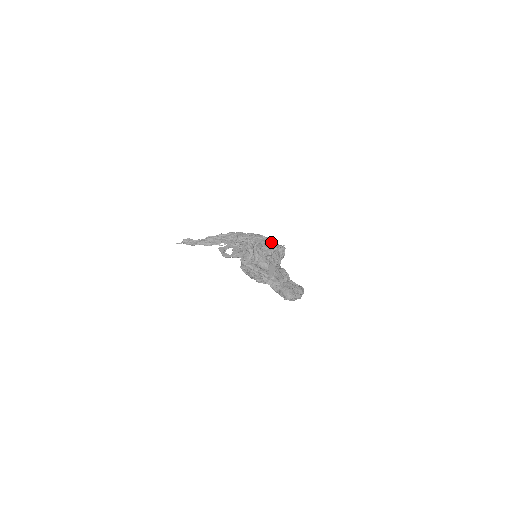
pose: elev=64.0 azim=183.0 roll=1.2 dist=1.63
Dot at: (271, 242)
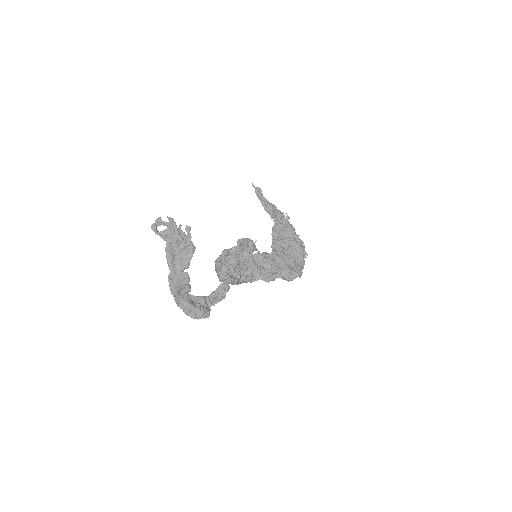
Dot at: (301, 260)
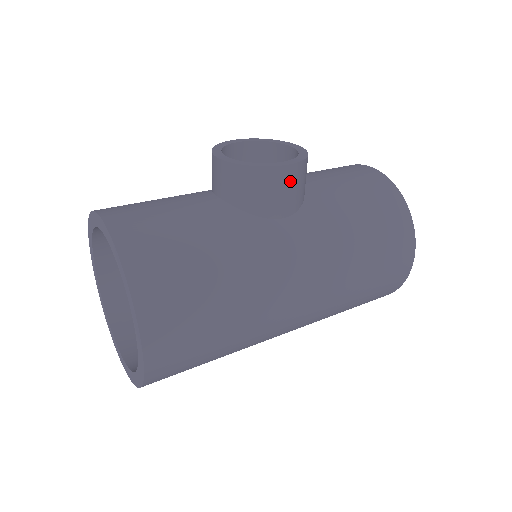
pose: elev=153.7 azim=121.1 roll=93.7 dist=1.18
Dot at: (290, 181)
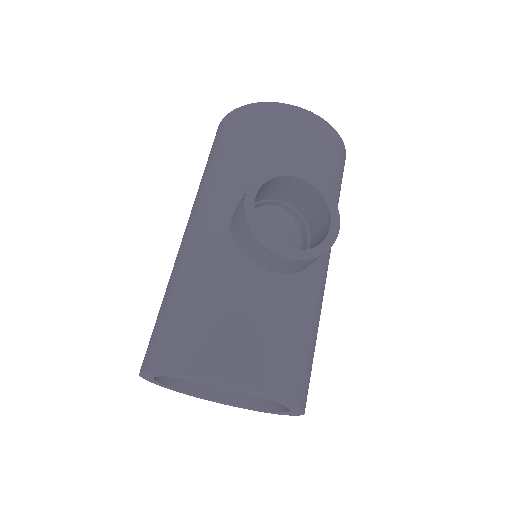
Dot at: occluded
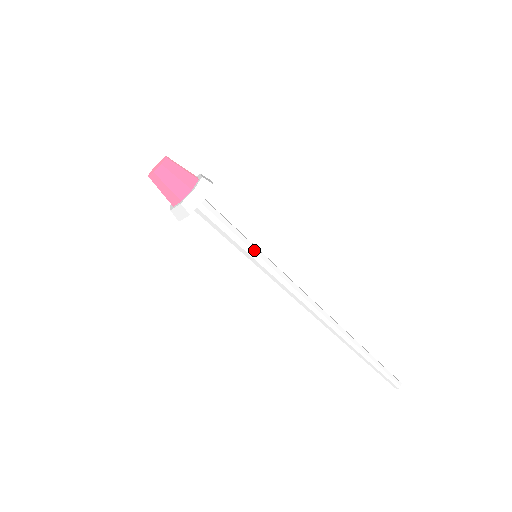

Required task:
Return every line from the records that contains the string "elev", copying each line in full.

Response to this exercise:
pose: elev=64.0 azim=183.0 roll=1.2 dist=1.63
pose: elev=153.7 azim=121.1 roll=93.7 dist=1.18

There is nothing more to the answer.